Un gruppo di ricercatori del Dipartimento di Bioscienze e del Dipartimento di Scienze della Salute dell'Università degli Studi di Milano ha pubblicato su Amyloid uno studio che propone un possibile meccanismo molecolare in grado di spiegare i miglioramenti clinici osservati nei pazienti con malattia di Alzheimer sottoposti a stimolazione transcranica a corrente continua (tDCS). Il lavoro, frutto di una collaborazione interdisciplinare tra fisici, medici e ingegneri, si basa su simulazioni di dinamica molecolare e rappresenta il primo tentativo organico di collegare gli effetti biofisici del campo elettrico della tDCS con i processi di aggregazione fibrillare dell'amiloide.
La demenza di Alzheimer è la più frequente tra le malattie neurodegenerative e, con l’aumento dell’aspettativa di vita, il numero di pazienti è in costante crescita. Uno dei fattori determinanti della malattia è l’accumulo nel cervello di proteine “spazzatura”: forme alterate della proteina amiloide, normalmente presente, che però non vengono eliminate in modo adeguato perché si aggregano in maniera anomala.

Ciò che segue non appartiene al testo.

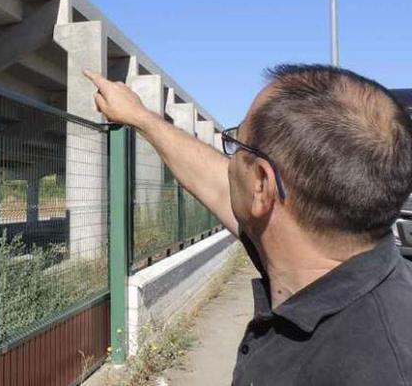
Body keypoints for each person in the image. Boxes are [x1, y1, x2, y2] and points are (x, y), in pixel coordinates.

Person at [84, 64, 412, 386]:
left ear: (260, 185)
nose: (228, 165)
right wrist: (139, 116)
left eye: (236, 146)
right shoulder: (354, 267)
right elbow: (216, 184)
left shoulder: (372, 369)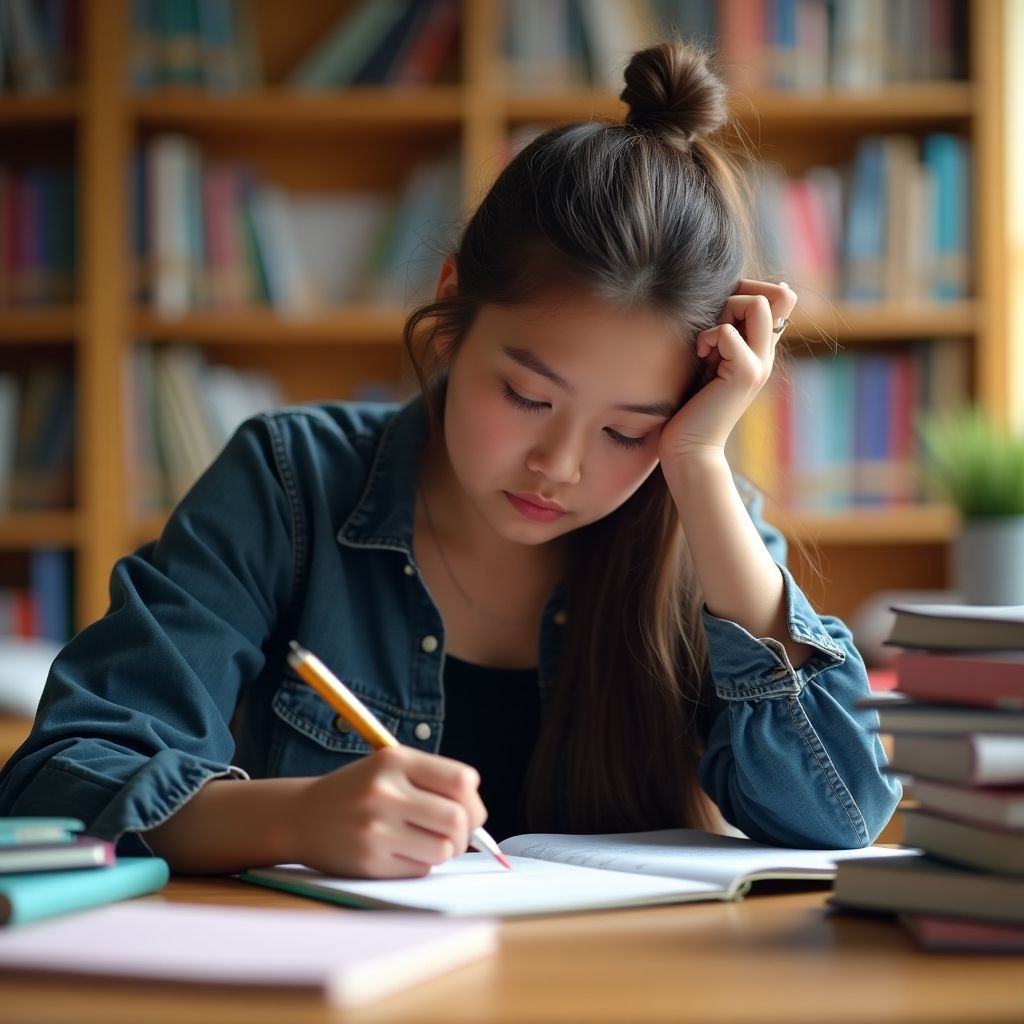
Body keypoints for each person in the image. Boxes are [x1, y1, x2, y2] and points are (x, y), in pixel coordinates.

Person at [0, 42, 900, 878]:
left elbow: (844, 812)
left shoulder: (697, 522)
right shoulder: (289, 483)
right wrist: (293, 820)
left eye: (629, 430)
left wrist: (700, 465)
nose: (559, 464)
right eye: (526, 397)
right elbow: (62, 778)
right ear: (453, 310)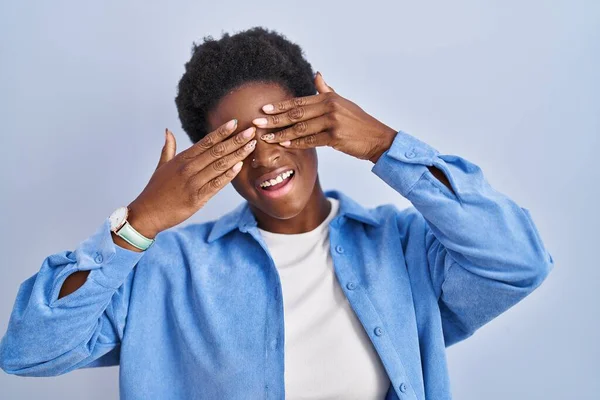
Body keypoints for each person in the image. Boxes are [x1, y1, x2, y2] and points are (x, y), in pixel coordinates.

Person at [0, 26, 553, 400]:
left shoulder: (402, 248)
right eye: (236, 143)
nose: (265, 156)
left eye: (280, 128)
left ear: (318, 120)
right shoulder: (167, 271)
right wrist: (139, 221)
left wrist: (386, 144)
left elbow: (519, 261)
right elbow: (29, 353)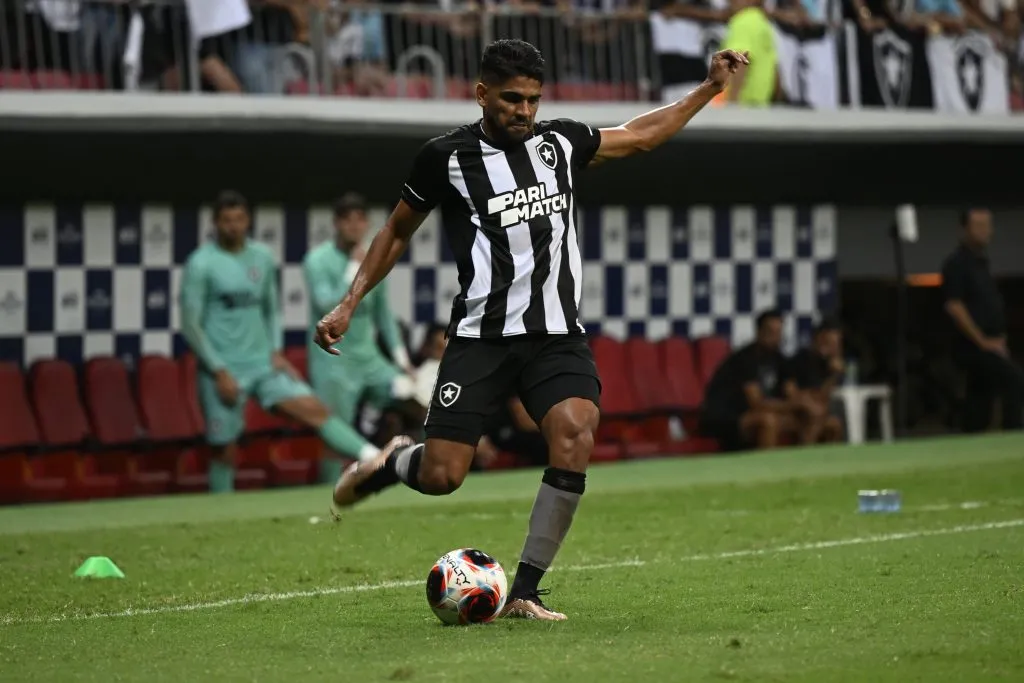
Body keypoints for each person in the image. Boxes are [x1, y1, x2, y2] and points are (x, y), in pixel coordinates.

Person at [315, 39, 748, 621]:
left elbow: (640, 135)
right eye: (512, 99)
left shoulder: (560, 144)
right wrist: (350, 302)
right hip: (481, 338)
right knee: (443, 475)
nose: (524, 111)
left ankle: (524, 591)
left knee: (576, 428)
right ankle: (395, 461)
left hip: (555, 335)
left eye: (533, 100)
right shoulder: (445, 158)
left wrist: (708, 88)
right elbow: (396, 231)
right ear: (482, 94)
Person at [179, 190, 390, 493]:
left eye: (239, 219)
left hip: (264, 365)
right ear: (215, 222)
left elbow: (272, 309)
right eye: (226, 220)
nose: (233, 226)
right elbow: (190, 325)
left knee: (314, 409)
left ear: (248, 220)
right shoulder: (201, 264)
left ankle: (375, 458)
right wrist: (217, 369)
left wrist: (276, 351)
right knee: (223, 451)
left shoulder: (262, 257)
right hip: (223, 370)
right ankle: (220, 513)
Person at [303, 192, 416, 483]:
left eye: (360, 220)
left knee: (414, 396)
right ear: (336, 223)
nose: (354, 226)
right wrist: (355, 268)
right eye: (347, 220)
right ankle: (327, 494)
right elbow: (326, 304)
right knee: (334, 435)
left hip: (370, 360)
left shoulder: (373, 256)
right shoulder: (316, 260)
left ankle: (413, 468)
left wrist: (402, 360)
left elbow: (383, 315)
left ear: (367, 223)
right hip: (333, 363)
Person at [941, 208, 1023, 432]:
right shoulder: (956, 264)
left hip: (991, 343)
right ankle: (1014, 436)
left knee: (980, 400)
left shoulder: (982, 264)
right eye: (978, 226)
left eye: (988, 225)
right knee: (1014, 381)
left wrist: (998, 339)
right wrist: (982, 341)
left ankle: (972, 435)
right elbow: (955, 306)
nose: (985, 231)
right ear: (963, 230)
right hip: (972, 346)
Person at [782, 318, 845, 444]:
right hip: (797, 410)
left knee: (834, 424)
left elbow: (825, 395)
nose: (832, 347)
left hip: (819, 410)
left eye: (836, 344)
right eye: (828, 342)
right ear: (818, 339)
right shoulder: (800, 359)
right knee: (816, 413)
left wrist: (835, 375)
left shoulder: (830, 365)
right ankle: (805, 453)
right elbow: (790, 392)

La premessa scientifica del lavoro affonda le radici in una precedente osservazione dello stesso ateneo, che aveva documentato come la stimolazione elettrica cerebrale a bassa intensità. nota come transcranial Direct Current Stimulation (tDCS), potesse indurre nei pazienti con Alzheimer un miglioramento, seppur transitorio, delle funzioni cognitive. Studi successivi avevano confermato il dato senza tuttavia riuscire a fornirne una spiegazione meccanicistica plausibile. Il nuovo studio colma in parte questa lacuna attraverso un approccio computazionale.
La ricerca si basa su dati computazionali: in un modello di simulazione molecolare, una molecola di amiloide è stata esposta a un campo elettrico, per riprodurne l’azione e osservare che cosa accade alla molecola.

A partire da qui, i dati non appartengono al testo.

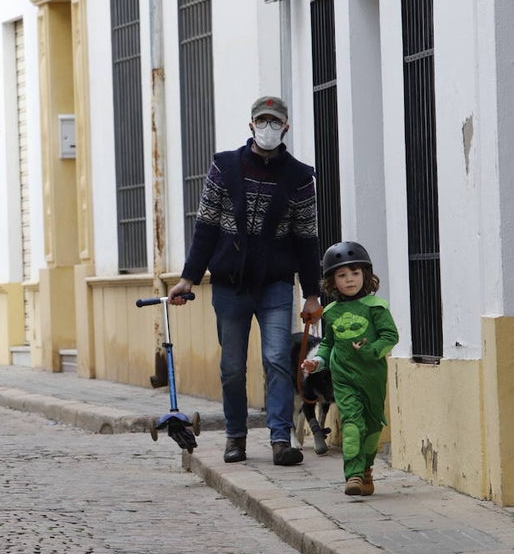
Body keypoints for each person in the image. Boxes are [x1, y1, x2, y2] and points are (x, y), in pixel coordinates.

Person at [168, 95, 322, 466]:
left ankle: (280, 439)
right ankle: (235, 437)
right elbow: (205, 226)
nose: (268, 127)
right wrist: (189, 278)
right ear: (251, 125)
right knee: (233, 366)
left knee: (277, 360)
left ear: (285, 127)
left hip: (275, 285)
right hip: (230, 284)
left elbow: (307, 238)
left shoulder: (300, 177)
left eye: (275, 122)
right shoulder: (225, 167)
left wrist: (313, 294)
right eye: (262, 121)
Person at [301, 241, 399, 496]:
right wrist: (317, 362)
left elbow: (390, 337)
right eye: (342, 275)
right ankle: (353, 475)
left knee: (372, 426)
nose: (349, 280)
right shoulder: (331, 312)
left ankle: (366, 470)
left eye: (355, 273)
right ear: (332, 281)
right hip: (343, 379)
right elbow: (327, 345)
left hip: (372, 379)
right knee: (353, 423)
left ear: (365, 275)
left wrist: (368, 351)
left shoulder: (376, 308)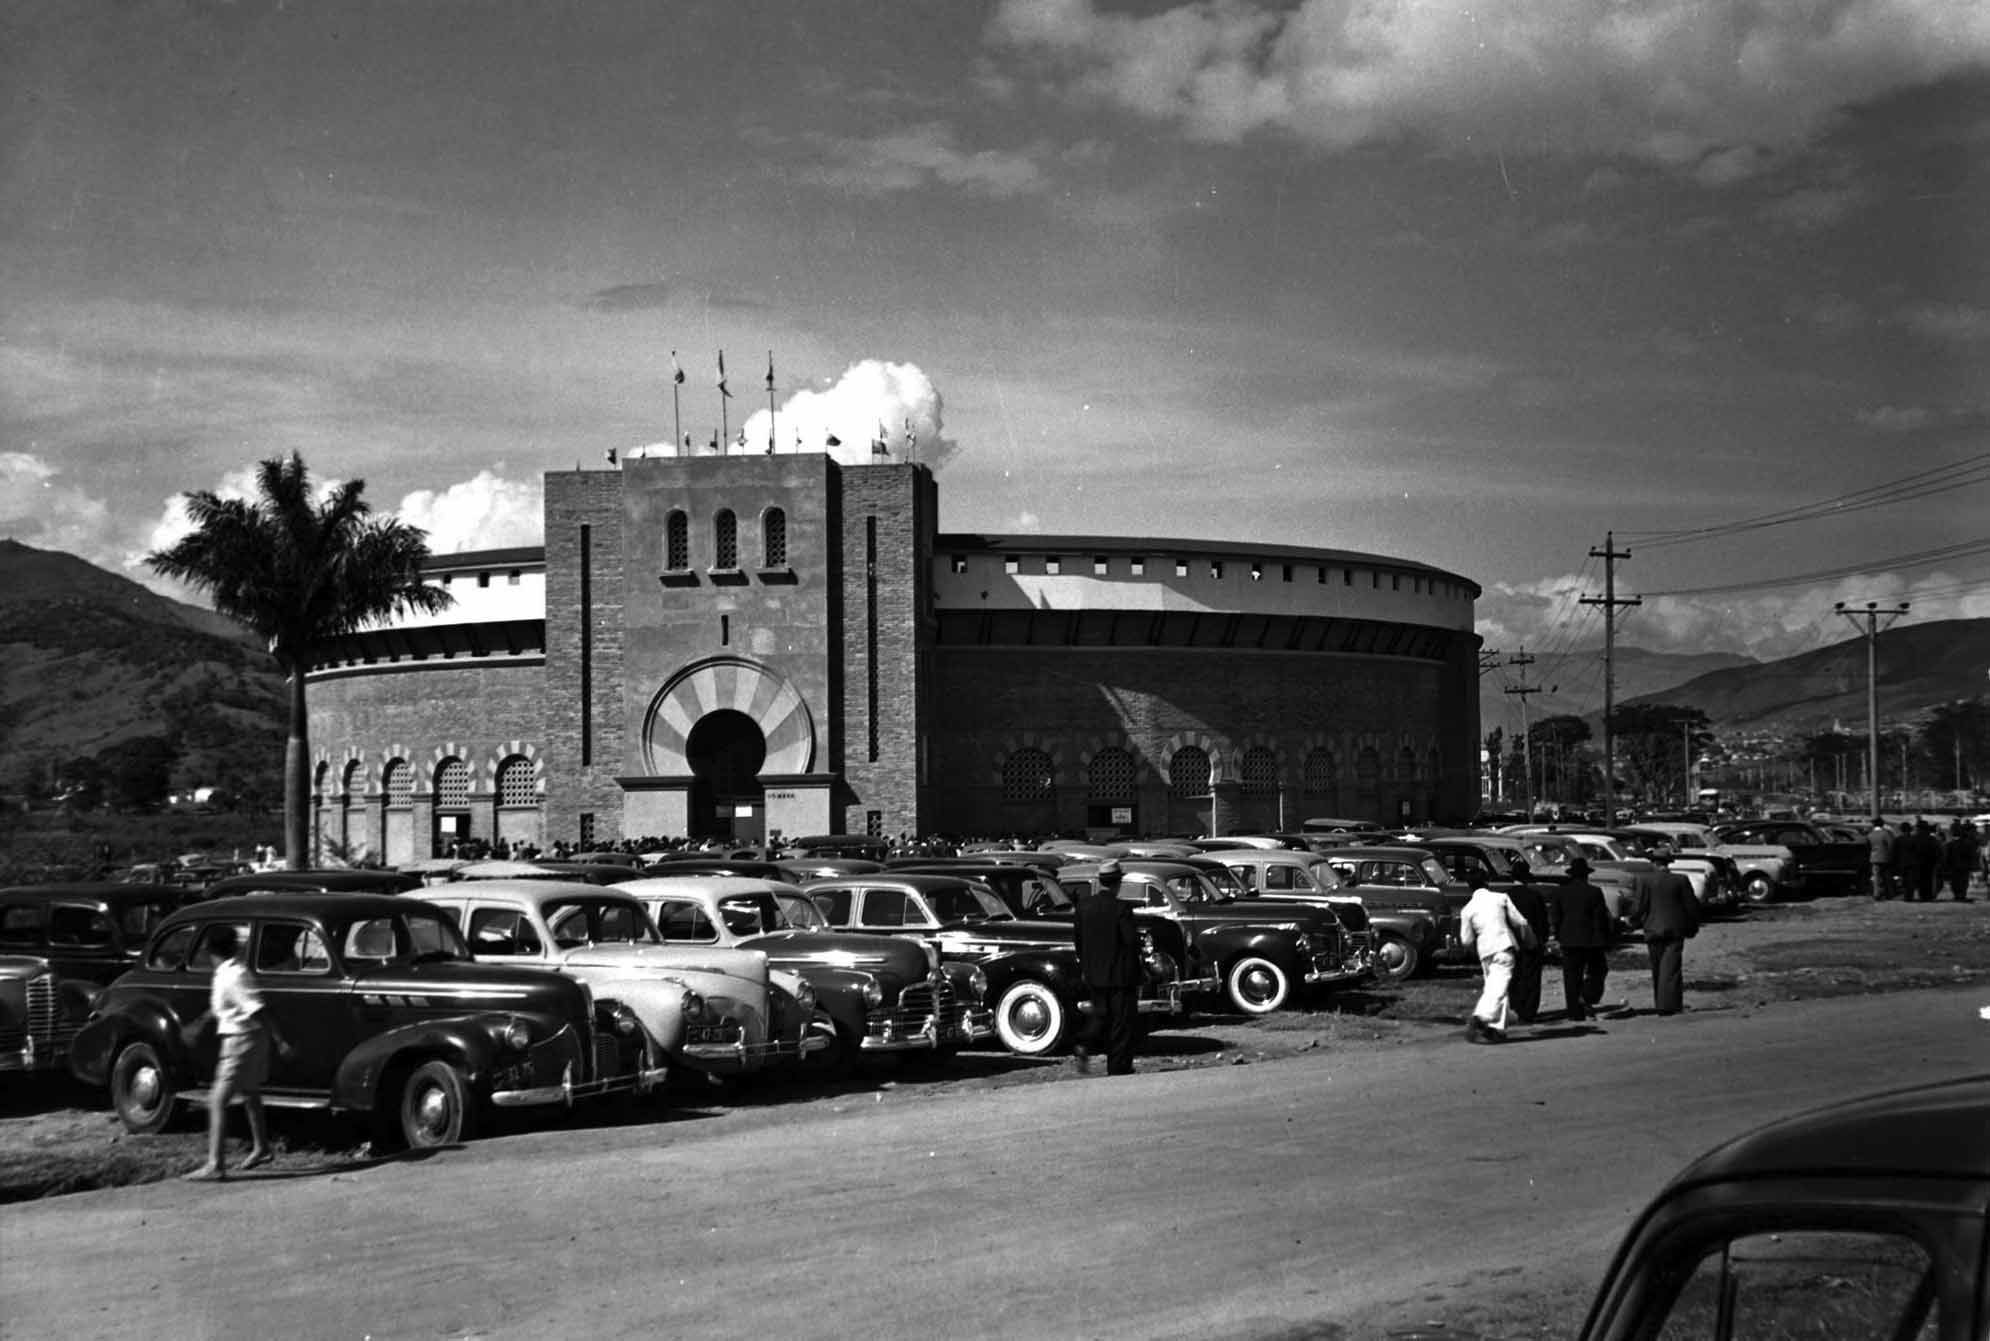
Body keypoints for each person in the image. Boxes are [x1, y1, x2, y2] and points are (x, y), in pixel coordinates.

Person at [185, 924, 288, 1181]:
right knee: (250, 1092)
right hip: (247, 1037)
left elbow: (257, 1008)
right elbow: (226, 1005)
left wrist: (280, 1040)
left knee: (217, 1100)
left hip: (241, 1040)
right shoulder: (227, 974)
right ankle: (262, 1147)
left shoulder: (233, 975)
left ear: (210, 951)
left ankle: (215, 1163)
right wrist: (200, 1022)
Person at [1072, 859, 1142, 1075]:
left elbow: (1078, 941)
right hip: (1120, 975)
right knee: (1120, 1023)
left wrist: (1086, 966)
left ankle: (1083, 1043)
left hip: (1094, 974)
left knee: (1099, 1016)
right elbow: (1130, 941)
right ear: (1118, 882)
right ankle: (1118, 1067)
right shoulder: (1121, 908)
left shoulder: (1084, 906)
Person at [1458, 880, 1537, 1043]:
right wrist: (1530, 941)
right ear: (1487, 884)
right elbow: (1520, 921)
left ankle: (1496, 1029)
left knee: (1495, 986)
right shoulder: (1500, 898)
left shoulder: (1467, 909)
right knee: (1499, 983)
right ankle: (1481, 1017)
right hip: (1503, 945)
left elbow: (1466, 940)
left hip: (1485, 951)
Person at [1631, 849, 1700, 1016]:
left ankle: (1661, 1002)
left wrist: (1633, 920)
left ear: (1654, 863)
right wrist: (1693, 926)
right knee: (1671, 968)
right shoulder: (1680, 880)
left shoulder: (1644, 881)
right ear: (1668, 863)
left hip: (1653, 929)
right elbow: (1691, 907)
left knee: (1658, 967)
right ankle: (1670, 1004)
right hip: (1675, 929)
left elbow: (1640, 906)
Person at [1549, 857, 1614, 1021]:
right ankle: (1587, 995)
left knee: (1571, 976)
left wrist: (1557, 936)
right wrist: (1605, 939)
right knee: (1598, 970)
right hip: (1591, 941)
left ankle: (1574, 1012)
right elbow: (1600, 919)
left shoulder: (1561, 892)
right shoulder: (1594, 892)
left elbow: (1555, 918)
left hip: (1569, 940)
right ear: (1586, 875)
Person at [1503, 858, 1551, 1025]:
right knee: (1531, 977)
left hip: (1510, 942)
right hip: (1532, 941)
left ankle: (1515, 1007)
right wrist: (1543, 940)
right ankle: (1528, 1011)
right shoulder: (1535, 896)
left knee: (1513, 977)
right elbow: (1543, 922)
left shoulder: (1505, 896)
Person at [1941, 819, 1977, 903]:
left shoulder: (1950, 844)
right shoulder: (1967, 844)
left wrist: (1946, 867)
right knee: (1963, 881)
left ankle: (1958, 895)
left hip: (1954, 867)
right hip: (1964, 867)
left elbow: (1947, 857)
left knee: (1956, 882)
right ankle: (1961, 895)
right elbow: (1970, 856)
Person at [1867, 817, 1897, 902]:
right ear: (1882, 824)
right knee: (1887, 876)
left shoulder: (1870, 834)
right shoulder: (1886, 834)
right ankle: (1889, 894)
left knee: (1876, 877)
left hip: (1874, 858)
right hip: (1885, 858)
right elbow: (1891, 845)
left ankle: (1876, 894)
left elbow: (1868, 846)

L'osservazione principale emersa dall'analisi è che il campo elettrico è in grado di modificare le caratteristiche di superficie della fibrilla di amiloide e di inibire il processo di allungamento fibrillare — un passaggio chiave nella cascata che porta alla formazione delle placche amiloidi tipiche della malattia di Alzheimer. I risultati indicano che l’effetto della tDCS è in parte attribuibile alle modificazioni indotte dal suo campo elettrico statico sulla struttura fibrillare dell’amiloide che a sua volta può bloccare la formazione della placca e, potenzialmente, il decorso della malattia. La ricerca è frutto di una collaborazione non solo interdisciplinare, che ha coinvolto fisici, medici e ingegneri, ma anche interdipartimentale.
“Questo studio è basato su simulazioni di dinamica molecolare e va considerato come tale. Tuttavia, offre una spiegazione che potrebbe giustificare gli effetti biologici e clinici, dando ulteriore supporto all’impiego della tDCS e di tecniche ad essa correlate”, spiega il professor Alberto Priori, coordinatore del Centro di Ricerca “Aldo Ravelli” per le Terapie Neurologiche Sperimentali dell’Università degli Studi di Milano.
“Il contributo principale di questo lavoro non è dimostrare un effetto clinico, ma fornire un quadro fisico coerente che collega la stimolazione elettrica a processi molecolari noti dell’aggregazione dell’amiloide. In questo senso, lo studio indica una possibile direzione sperimentale da seguire per approfondire e verificare i meccanismi alla base degli effetti osservati” conclude Carlo Camilloni, docente di Fisica Applicata presso il Dipartimento di Bioscienze dell’Università Statale e responsabile del laboratorio di simulazioni molecolari.
Per chi segue pazienti con Alzheimer, lo studio non modifica nell'immediato le indicazioni terapeutiche, ma offre una cornice interpretativa più solida per l'impiego di una tecnica di neuromodulazione non invasiva che aveva finora un razionale empirico più che meccanicistico.